Wednesday, July 18th, 2012
This entry is part 12 of 13 in the series wondrous items, leveled

Intelligent flying carpet: PCs who solve a runic puzzle woven into their carpet might discover that it can not only obey voice commands, it can be trusted on independent missions. While it can’t communicate with the user (beyond “fly up for yes, fly down for no,”) it will happily follow orders to rendezvous at certain places at certain times. Furthermore, when its owner whistles, the carpet will speed to his or her side.

My old houserules for leveling magic items mean that every piece of magical treasure has the potential to gain power in ways that the players can’t predict. Furthermore, WOTC recently invented the concept of the “rare magic item,” but we don’t yet have lots of examples.

While some items may get mechanically better (for instance, a +1 sword becomes a +2 sword), it’s more challenging to improve items that don’t have numeric bonuses. I thought I’d go through the Wondrous Items in the 4e Player’s Handbook and give examples of how each could gain powers that reflect their history.

Roll 1d6 for personality quirk:

1: The carpet hates one person in the party. It will tip upside down if that person ever boards the carpet first.
2: It has knowledge of some ancient secret, knowledge which it can’t communicate verbally. It will occasionally disoebey orders and take the PCs to the site of important clues.
3: It’s feisty and protective of one of the PCs. It will butt attackers in the knees. It has a small chance of tripping opponents.
4: It has a bad sense of direction. Every time it travels independently, it has a 20% chance of getting lost.
5: It was once a war carpet. It quivers with excitement when it scents battle. It can charge, in which case you do an extra die of damage with lance and spear hits.
6: It is old and threadbare. It wants nothing more than to lie on a floor in a nice study. It rises from the ground grudgingly, often pretending not to hear its command word the first time.

Caravan carpet: The problem with most flying carpets is that they’re not practical transportation for a family. They can only hold 1 person, or at most 1 person and a princess plus monkey.

This carpet can be modified to hold up to 8 people in comfort on overstuffed chairs.

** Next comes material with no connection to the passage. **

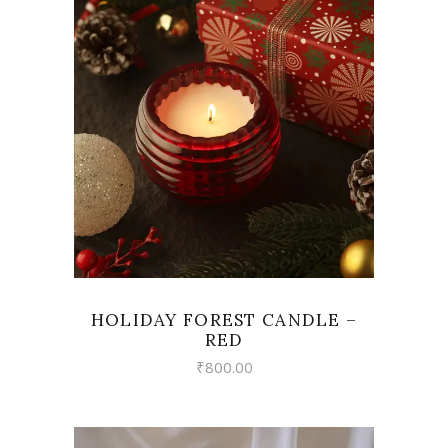
VIEW
HOLIDAY FOREST CANDLE –
RED
₹
800.00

Sports carpet: If properly tuned by an expert weaver, this stylish red carpet’s speed permanently increases from 6′ to 12’+1d4. Every time the carpet is tuned up, reroll the 1d4. When the carpet travels at a speed over 6′, the swooshing note of its passage is audible within 100 feet.

revenant ankh, leveled

Tuesday, January 22nd, 2013
This entry is part 13 of 13 in the series wondrous items, leveled

Last year I set out to create interesting variations on each of the thirteen Wondrous Items in the 4e Player’s Handbook. I wanted to add a little unpredictability to 4e magic treasure, which can sometimes feel dull because you often know exactly what you’re getting.

The Revenant Ankh is the last of the PHB’s Wondrous Items, and I’m converting it pretty much at the end if the 4e development cycle. From the recent Fifth Edition beta release, it looks like magic items will be more exciting in the new edition: the new “secrets” and “attunement” mechanics can provide the same sort of magic item improvement that I’ve tried to provide in these blog posts.

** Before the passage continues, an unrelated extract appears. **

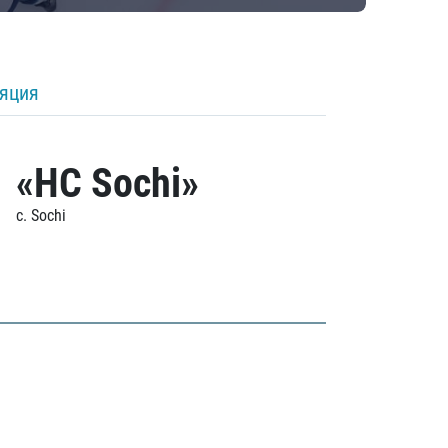
ляция
«HC Sochi»
c. Sochi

Let’s wrap up by providing three variations on the Revenant Ankh, a strange item that temporarily resurrects an ally for a few rounds. Some time after you obtain it, you could realize that your Revenant Ankh is actually one of these models.

Dark Revenant Ankh: If you die while clutching this revenant ankh, its powers operate on you. Your life is temporarily sustained by dark energy. If you manage to kill a humanoid creature (getting the killing shot) before you die, you absorb its life energy and you are freed of the effects of the ankh – you are now alive. However, you change faces with the slain creature until the next extended rest.

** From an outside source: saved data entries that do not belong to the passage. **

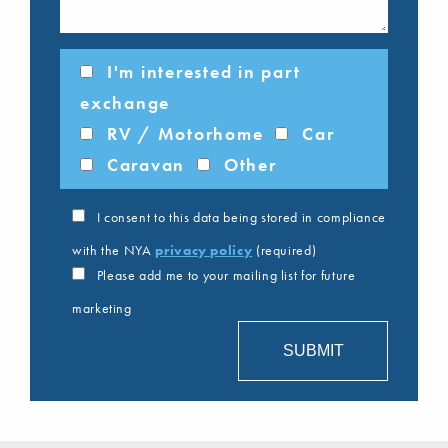
I'm interested in part
exchange
RV / Motorhome
Car
Caravan
Other
I consent to this data being stored in compliance
with the NYA
privacy policy
(required)
Please add me to your mailing list for future
marketing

Revenant Ankh of Slavery: This ankh can be used on a defeated enemy instead of an ally. In this case, you control the creature: it is dominated. Elite or solo monsters and creatures with level higher than the user’s level get a saving throw at the end of each round: on a success, they die.

Revenant Ankh of Slow but Inevitable Revenge: Your risen ally rises with speed 4, +5 to all defenses, and +5 to hit against the creature that killed him.